### [RECORDS FOR THIS TASK]
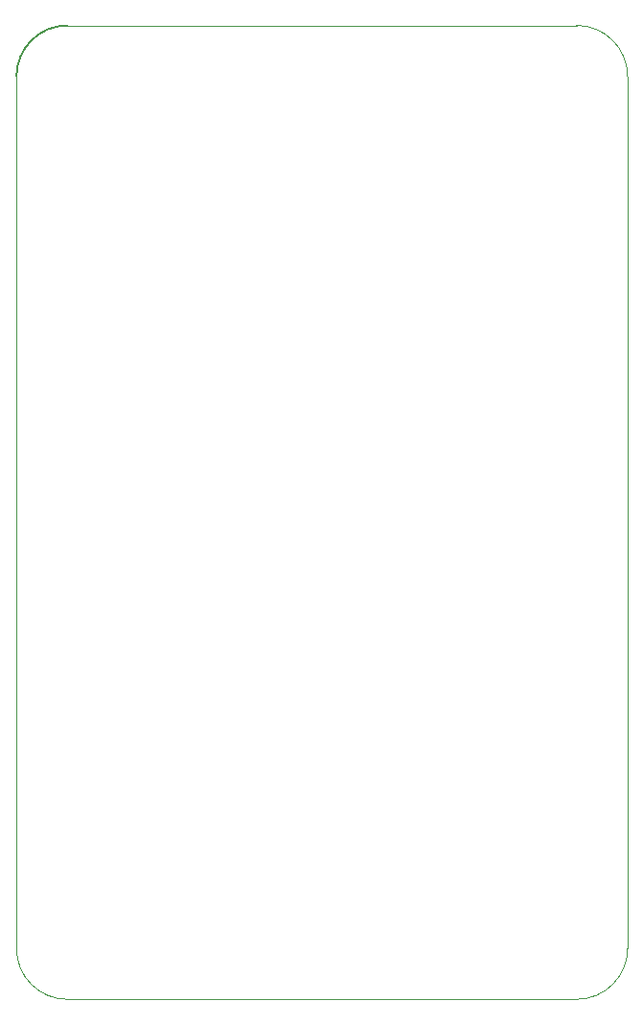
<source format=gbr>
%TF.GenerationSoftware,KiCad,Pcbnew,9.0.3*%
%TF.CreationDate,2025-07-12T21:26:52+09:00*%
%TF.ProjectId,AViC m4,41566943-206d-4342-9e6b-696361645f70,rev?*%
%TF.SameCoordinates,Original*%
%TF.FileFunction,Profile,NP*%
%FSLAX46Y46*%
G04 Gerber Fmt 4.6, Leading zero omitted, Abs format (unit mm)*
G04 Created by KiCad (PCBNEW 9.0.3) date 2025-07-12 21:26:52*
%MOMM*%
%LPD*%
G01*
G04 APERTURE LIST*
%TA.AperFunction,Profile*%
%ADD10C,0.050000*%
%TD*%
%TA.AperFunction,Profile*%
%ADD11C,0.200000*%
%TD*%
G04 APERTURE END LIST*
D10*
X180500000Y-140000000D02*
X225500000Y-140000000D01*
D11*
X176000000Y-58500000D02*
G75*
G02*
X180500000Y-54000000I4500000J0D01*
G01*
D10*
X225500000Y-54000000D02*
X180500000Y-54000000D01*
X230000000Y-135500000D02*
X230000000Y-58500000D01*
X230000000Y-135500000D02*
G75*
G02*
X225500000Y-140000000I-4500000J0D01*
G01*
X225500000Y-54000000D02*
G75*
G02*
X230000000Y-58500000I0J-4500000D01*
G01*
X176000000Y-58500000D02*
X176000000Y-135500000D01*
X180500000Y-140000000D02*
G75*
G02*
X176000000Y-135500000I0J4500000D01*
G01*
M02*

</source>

### [TASK OBJECTIVE]
Copy each line of the listing above that includes the word "format".

### [THE COMPLETED TASK]
<source format=gbr>
G04 Gerber Fmt 4.6, Leading zero omitted, Abs format (unit mm)*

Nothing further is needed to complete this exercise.